Vishal Motwani, Head of Customer Solutions, India and South Asia, SWIFT, explains how adopting ISO 20022, a uniform standard for domestic and international payments, will improve data quality and transform the financial ecosystem.
The payments landscape has shifted dramatically in recent years, and it now operates on an unparalleled global scale. This, coupled with changing consumer expectations, has fueled the financial industry’s ongoing efforts to facilitate faster, more transparent, seamless, and secure payments. The adoption of a uniform standard for domestic and international payments, such as ISO 20022, is another step toward offering a better payment transaction experience for all.
ISO 20022 will not only transform the financial ecosystem by providing a standard for transmitting and receiving payment instructions across market infrastructures, but it will also modernise payments and enable greater efficiency. It is already used by payment systems in over 70 countries and is expected to become the de facto standard for high-value payment systems of all reserve currencies, supporting 80% of global volumes and 87% of transaction values worldwide.
Interoperability through a common standard
ISO 20022 is a flexible standard that can meet the industry’s present and future requirements.

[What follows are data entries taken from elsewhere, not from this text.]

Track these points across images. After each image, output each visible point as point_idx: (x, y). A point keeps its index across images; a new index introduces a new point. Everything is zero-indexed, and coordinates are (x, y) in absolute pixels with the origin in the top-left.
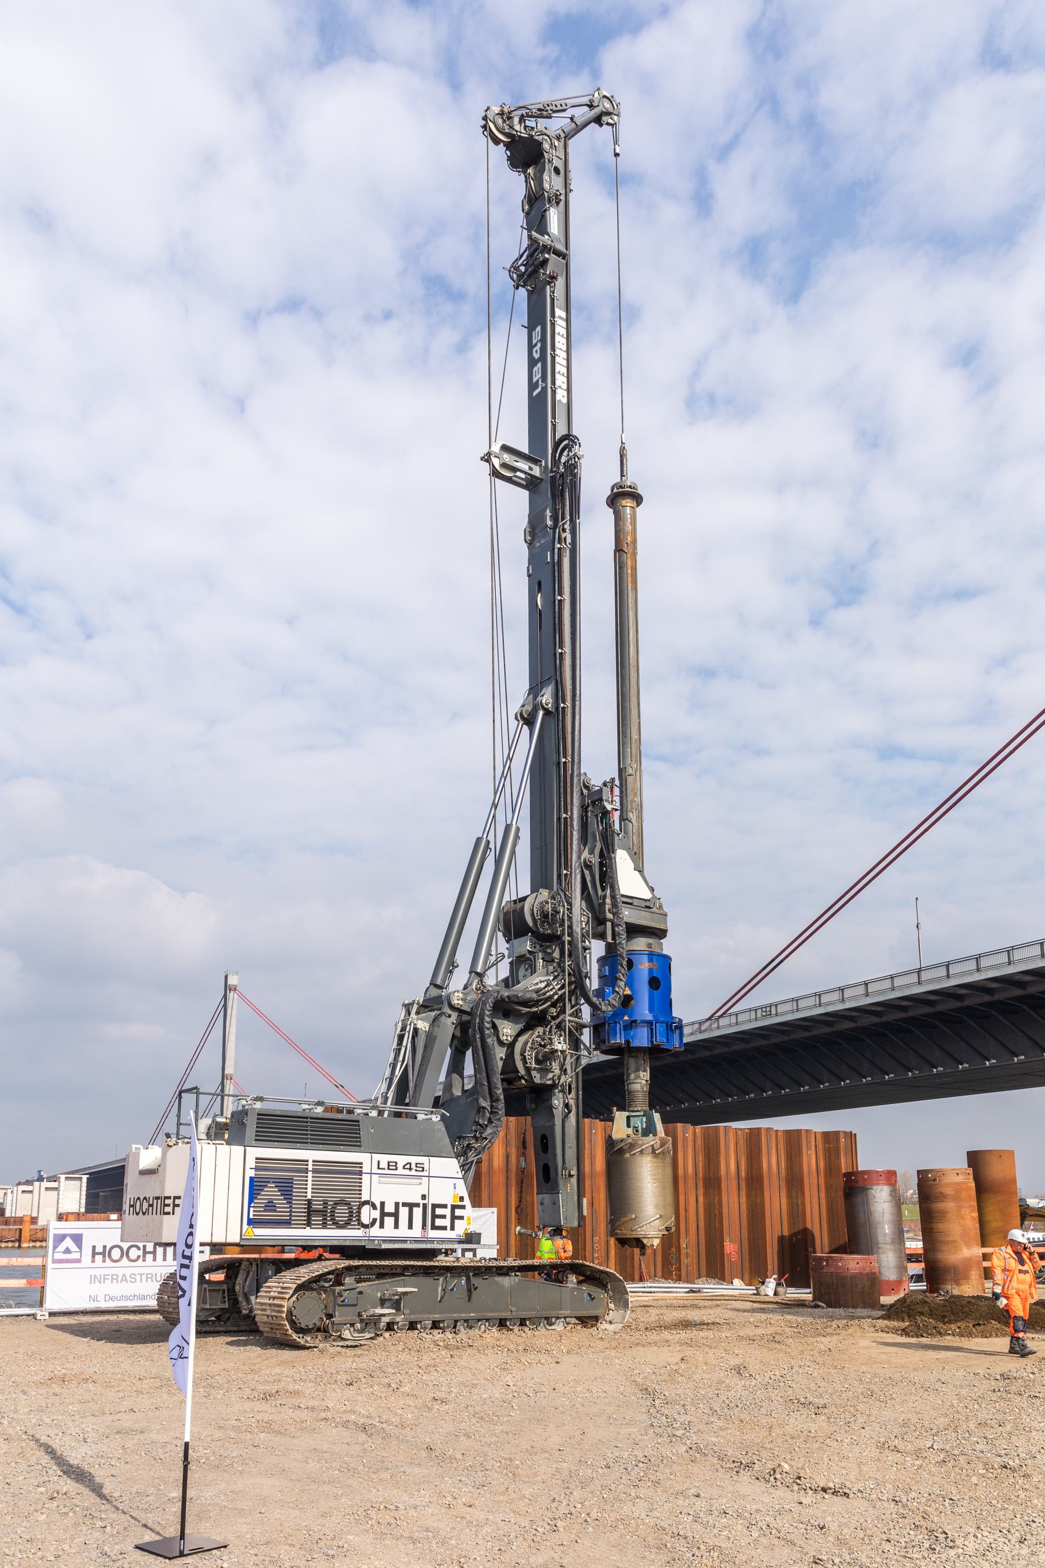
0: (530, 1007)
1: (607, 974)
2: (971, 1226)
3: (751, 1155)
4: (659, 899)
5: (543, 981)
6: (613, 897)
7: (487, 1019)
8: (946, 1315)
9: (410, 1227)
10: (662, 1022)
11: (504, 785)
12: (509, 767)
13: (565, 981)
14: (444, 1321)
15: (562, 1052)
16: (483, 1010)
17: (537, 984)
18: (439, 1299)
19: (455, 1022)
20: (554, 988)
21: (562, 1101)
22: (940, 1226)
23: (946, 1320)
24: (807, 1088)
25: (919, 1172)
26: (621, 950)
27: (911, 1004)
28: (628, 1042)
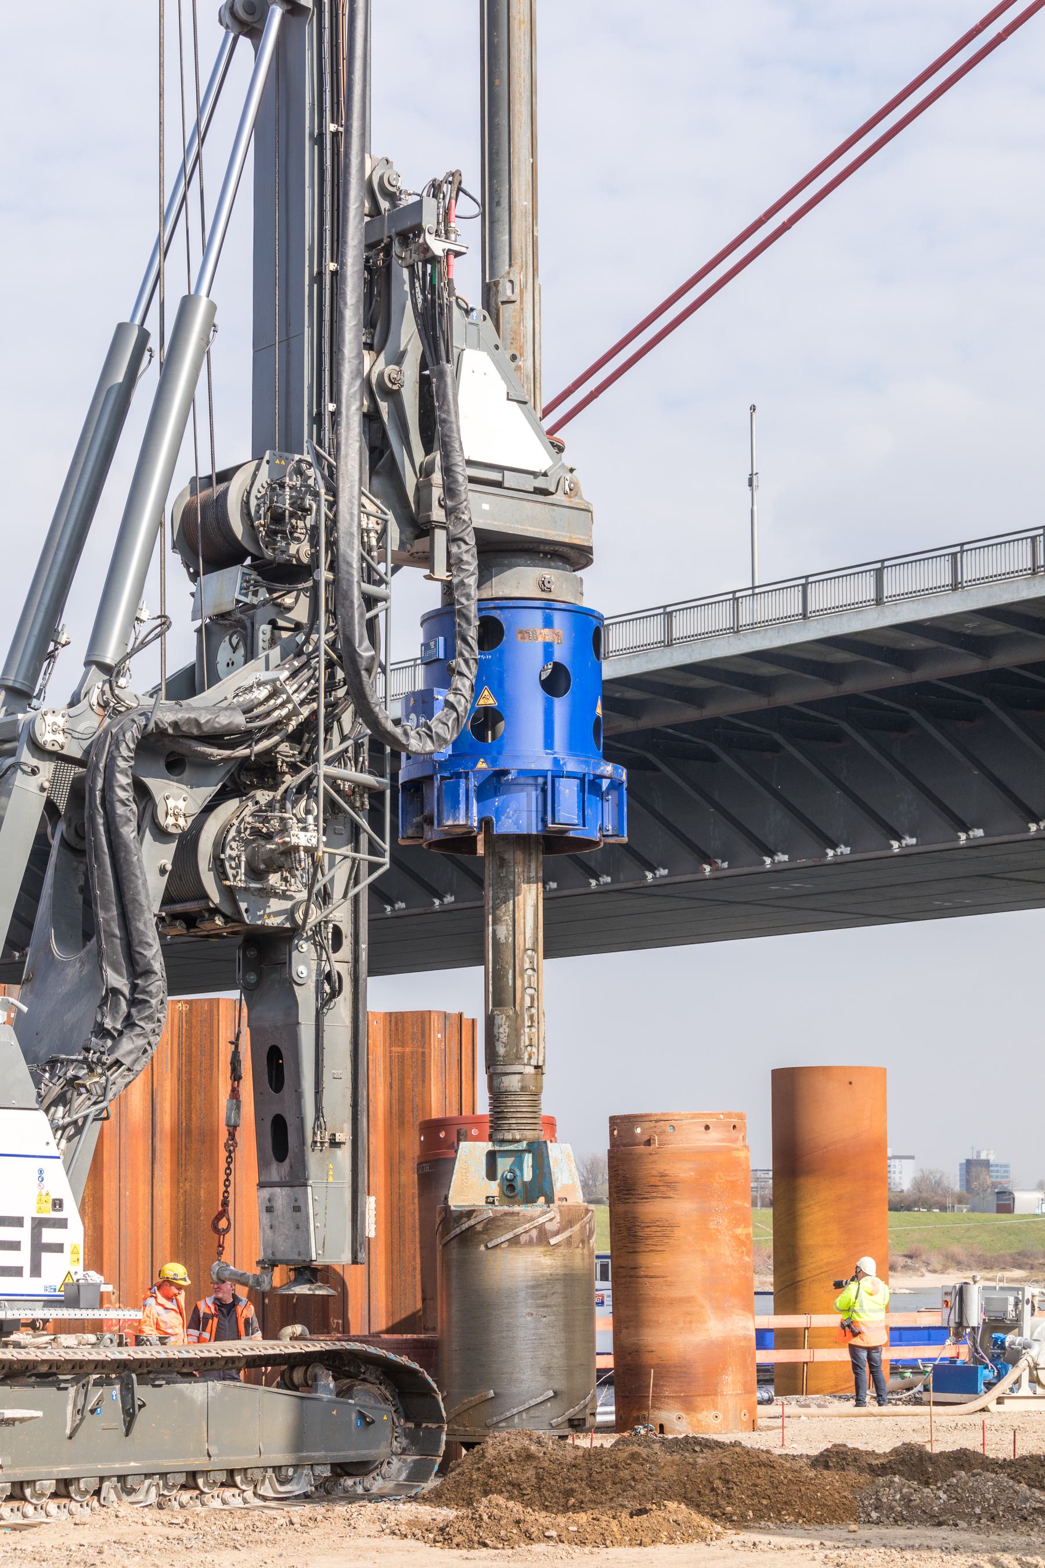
0: (232, 746)
1: (442, 656)
2: (730, 1261)
3: (189, 1072)
4: (572, 470)
5: (264, 683)
6: (448, 471)
7: (123, 780)
8: (573, 1490)
9: (15, 1246)
10: (571, 776)
11: (184, 198)
12: (198, 156)
13: (318, 681)
14: (78, 1479)
15: (310, 851)
16: (111, 760)
17: (250, 689)
18: (68, 1432)
19: (47, 785)
20: (289, 700)
21: (314, 965)
22: (653, 1262)
23: (572, 1501)
24: (449, 899)
25: (614, 1121)
26: (463, 600)
27: (784, 671)
28: (486, 824)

By developing a uniform language and model for payments data, ISO 20022 significantly improves data quality across the payment ecosystem. Richer, structured, meaningful data reduces friction and gives customers greater visibility into the status of payments, while also facilitating improved reconciliation, supply chain, and working capital efficiencies. With access to insightful data, banks and financial institutions are empowered to provide a better client experience by developing new business innovations and delivering solutions that are suited to the demands of their customers.
The adoption of ISO 20022 is part of a larger global trend toward standardization of payment processing. Banks around the world hope that standardisation will help them create corporate efficiencies and keep pace with fast-changing market trends. With richer and standardised data, financial institutions will also be better equipped to improve analytics and straight-through processing rates while reducing manual interventions and allowing for greater accuracy and adherence to compliance regulations, or improving fraud prevention.

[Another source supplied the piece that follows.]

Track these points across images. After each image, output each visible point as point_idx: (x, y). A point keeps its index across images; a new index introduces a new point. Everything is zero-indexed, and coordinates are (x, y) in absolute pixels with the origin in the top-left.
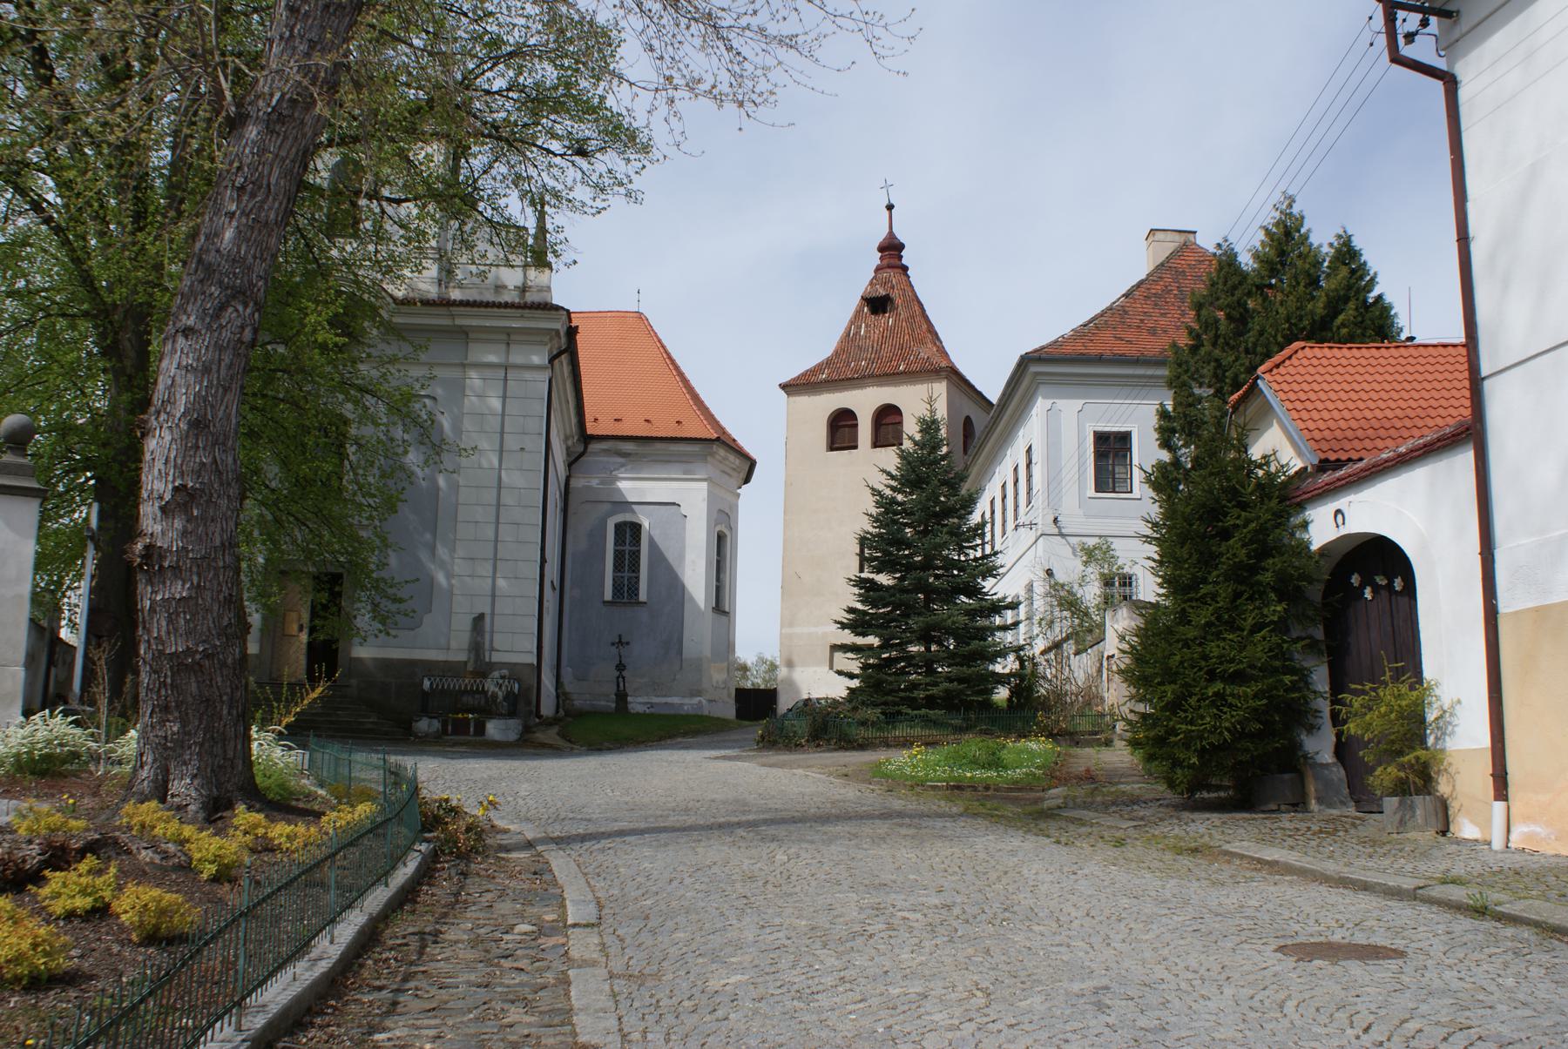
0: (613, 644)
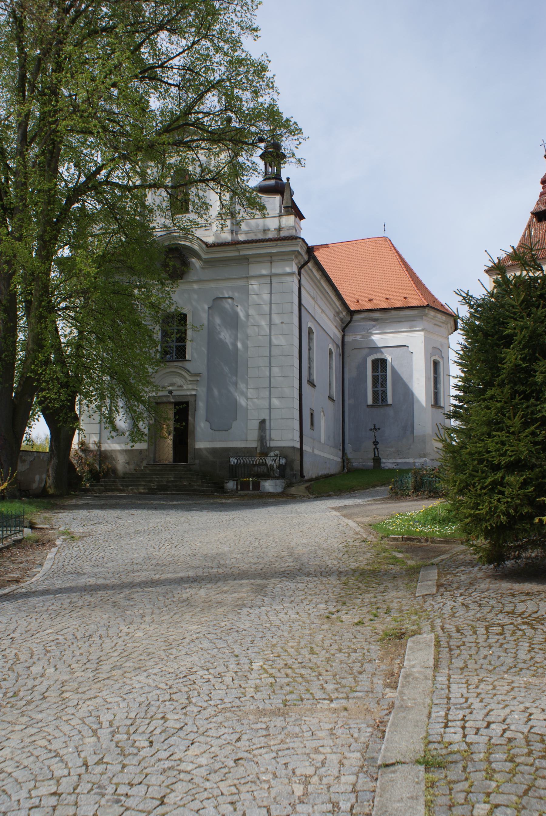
0: (371, 430)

As a single standard, it enables improved interoperability among banks, allowing for end-to-end automation. It also provides institutions with more agility in complying with new regulations or adopting new technologies as they emerge, through its flexible XML-based foundation, ultimately allowing for cost optimisation through automation.
Challenges and roadmap
While ISO 20022 will improve the transaction experience, the industry will face a number of obstacles as a result of its implementation, including:
- Upgrading the technology: Migrating to ISO 20022 will necessitate an elaborate modification in the information technology and process landscape of the industry. Financial institutions will need to evaluate the impact on their systems and middleware. The support functions will also be on the edge of substantial updates. For banks, the most challenging part of this transition will be updating legacy technology. Early engagement with their vendors will be crucial to implementing the change. API-native banks, on the other hand, will be able to seamlessly integrate with the larger cross-border payments ecosystem.
- Understanding the format: Another challenge associated with ISO 20022 implementation is understanding its complexities as a new business format. Payment providers using legacy technology will need to map those of their systems that pre-date the new standard using a translation system that will need to incorporate the appropriate rules for AML, fraud, and compliance checks, as well as understand how to archive the new messages.

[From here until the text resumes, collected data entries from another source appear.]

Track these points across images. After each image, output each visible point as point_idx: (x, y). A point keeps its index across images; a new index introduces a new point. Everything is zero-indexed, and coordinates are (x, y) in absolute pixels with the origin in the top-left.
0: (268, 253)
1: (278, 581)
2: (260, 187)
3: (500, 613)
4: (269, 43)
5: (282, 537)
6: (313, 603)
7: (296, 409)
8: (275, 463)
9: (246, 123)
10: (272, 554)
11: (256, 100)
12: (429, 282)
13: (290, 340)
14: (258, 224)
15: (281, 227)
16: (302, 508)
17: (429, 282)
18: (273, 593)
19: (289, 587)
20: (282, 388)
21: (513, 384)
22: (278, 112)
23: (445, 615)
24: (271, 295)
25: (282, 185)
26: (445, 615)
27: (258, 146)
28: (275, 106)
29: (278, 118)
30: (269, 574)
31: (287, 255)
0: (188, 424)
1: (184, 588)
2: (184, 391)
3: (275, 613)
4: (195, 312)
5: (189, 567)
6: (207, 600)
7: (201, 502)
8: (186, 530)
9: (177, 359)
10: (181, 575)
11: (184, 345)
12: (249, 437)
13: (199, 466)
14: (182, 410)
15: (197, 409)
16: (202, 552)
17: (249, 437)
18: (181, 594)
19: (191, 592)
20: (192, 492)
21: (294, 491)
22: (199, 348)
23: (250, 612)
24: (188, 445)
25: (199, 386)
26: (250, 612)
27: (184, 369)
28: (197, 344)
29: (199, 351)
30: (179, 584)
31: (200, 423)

The adoption and execution of ISO 20022 pose significant challenges for banks, ranging from investments across the payment chain to completely overhauling systems. Simultaneously, the standard presents several opportunities for the industry that are waiting to be unlocked through enriched data that will fuel deeper insights, increase innovation and improve interoperability. The adoption of ISO 20022 is a turning point that will transform the payments industry and make it agile, insightful, and drive innovative customer experiences.